Maximize rooftop solar, he says, and back fill with other forms of noncarbon energy. That makes for the lowest cost system, with the highest use of wires.

At some point countries that export fossil fuels will have a problem because FFs are more expensive than solar. Exporters will have to force countries to take them.

Roberts asked about making initial solar installation cheaper for middle-income to poorer people. Isn't it a problem that as more (better-off) people move to rooftop solar, won't that make conventional electricity more expensive for the poorer people who remain to share the cost burden? Griffith's answer is an emphatic No:

The highest component of anyone's electricity bill is the cost of the distribution, which is the local poles and wires that move the electricity around. Those things don't have very high utilization, typically between 25 and 40%. Meaning, they're rated very high, as though every house has every light turned on at all times... If you do a whole lot more solar and a whole lot more batteries under the local substation, under the local distribution grid, you can probably double that utilization. If you double the utilization, the per-kilowatt-hour delivered cost of electricity will go DOWN. 

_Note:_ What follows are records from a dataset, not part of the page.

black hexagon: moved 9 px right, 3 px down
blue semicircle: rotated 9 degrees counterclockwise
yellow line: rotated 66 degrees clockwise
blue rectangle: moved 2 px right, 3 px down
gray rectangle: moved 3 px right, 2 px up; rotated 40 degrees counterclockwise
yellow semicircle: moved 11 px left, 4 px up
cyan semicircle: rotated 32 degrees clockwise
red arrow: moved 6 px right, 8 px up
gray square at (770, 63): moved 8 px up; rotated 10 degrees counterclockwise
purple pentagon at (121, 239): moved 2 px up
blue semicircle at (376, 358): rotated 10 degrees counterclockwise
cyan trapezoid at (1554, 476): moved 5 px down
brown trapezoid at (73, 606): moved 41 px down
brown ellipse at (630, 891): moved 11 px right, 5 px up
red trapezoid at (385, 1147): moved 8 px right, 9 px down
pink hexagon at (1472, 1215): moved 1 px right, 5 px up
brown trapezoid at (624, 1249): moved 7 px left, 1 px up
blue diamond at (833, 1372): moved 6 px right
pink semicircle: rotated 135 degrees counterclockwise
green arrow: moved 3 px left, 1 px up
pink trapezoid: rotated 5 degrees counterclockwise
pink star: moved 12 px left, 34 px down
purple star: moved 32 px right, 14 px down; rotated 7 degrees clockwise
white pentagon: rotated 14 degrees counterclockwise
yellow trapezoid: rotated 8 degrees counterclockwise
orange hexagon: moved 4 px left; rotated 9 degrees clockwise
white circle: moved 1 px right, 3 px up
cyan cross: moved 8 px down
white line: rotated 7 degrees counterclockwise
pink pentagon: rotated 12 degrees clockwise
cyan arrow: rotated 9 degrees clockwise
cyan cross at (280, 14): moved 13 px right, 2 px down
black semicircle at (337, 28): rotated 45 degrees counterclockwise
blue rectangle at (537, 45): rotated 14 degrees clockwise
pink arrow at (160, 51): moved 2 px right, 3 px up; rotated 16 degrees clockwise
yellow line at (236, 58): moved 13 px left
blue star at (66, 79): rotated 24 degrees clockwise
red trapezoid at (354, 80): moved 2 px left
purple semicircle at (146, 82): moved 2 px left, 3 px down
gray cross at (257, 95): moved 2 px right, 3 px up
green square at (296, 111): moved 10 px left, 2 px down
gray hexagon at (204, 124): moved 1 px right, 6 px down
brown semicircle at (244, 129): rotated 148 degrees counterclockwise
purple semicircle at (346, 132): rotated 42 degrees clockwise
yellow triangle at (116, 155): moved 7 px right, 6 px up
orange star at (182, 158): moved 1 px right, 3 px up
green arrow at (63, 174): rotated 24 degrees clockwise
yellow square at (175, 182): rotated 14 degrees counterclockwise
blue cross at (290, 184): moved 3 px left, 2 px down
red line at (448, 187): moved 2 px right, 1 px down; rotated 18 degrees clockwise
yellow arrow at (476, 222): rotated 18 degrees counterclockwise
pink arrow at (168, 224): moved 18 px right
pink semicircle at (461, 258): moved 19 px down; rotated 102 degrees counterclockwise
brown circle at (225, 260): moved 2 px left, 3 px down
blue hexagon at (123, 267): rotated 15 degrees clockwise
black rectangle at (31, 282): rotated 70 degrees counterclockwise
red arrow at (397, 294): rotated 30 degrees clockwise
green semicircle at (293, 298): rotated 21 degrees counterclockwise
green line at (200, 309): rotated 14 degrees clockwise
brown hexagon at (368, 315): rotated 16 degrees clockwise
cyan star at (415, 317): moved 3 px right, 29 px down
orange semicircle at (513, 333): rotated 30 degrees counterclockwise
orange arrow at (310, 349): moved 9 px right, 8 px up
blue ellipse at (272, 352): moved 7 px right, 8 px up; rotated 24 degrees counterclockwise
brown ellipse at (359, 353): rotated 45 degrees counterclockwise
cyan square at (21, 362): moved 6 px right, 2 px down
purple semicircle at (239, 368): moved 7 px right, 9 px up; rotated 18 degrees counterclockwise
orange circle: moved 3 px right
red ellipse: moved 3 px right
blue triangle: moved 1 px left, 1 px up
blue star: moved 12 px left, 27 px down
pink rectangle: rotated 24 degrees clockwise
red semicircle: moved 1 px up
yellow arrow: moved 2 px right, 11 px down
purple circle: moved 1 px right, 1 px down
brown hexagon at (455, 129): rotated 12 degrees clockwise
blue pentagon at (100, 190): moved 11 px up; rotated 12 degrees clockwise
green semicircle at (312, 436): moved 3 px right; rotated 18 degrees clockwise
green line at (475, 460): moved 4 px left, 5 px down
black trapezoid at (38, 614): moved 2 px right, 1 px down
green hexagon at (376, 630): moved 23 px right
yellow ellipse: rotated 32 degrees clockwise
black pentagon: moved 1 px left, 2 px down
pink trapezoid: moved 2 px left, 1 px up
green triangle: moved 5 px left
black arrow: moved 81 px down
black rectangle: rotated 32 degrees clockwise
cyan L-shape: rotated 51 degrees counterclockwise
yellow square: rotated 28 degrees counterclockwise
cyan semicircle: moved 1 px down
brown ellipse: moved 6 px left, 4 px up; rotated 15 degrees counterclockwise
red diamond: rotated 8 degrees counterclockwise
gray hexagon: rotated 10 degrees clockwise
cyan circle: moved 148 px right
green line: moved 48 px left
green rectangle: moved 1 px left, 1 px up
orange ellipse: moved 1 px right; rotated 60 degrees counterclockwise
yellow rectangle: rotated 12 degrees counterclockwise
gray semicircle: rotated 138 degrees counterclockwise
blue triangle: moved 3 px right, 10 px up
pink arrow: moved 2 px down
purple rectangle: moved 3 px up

They ended by talking about what we need to do in our individual states within the U.S. to make this happen:

  • Find your local AHJ (authority having jurisdiction). Changing state law to make permitting faster is the quickest method, but it may be a Public Utilities Commission, or something else. 
  • Advocate for better permitting and interconnection. Making solar installation fast and connection automatic is the key. Rewiring America found that you only need 12 people at a Public Utilities Commission meeting to make a difference.
  • Lower the cost of customer acquisition, so word of mouth takes over. In Australia that cost is $0 because people recommend it to their friends. In the U.S. it's a huge percent of the cost of solar installations.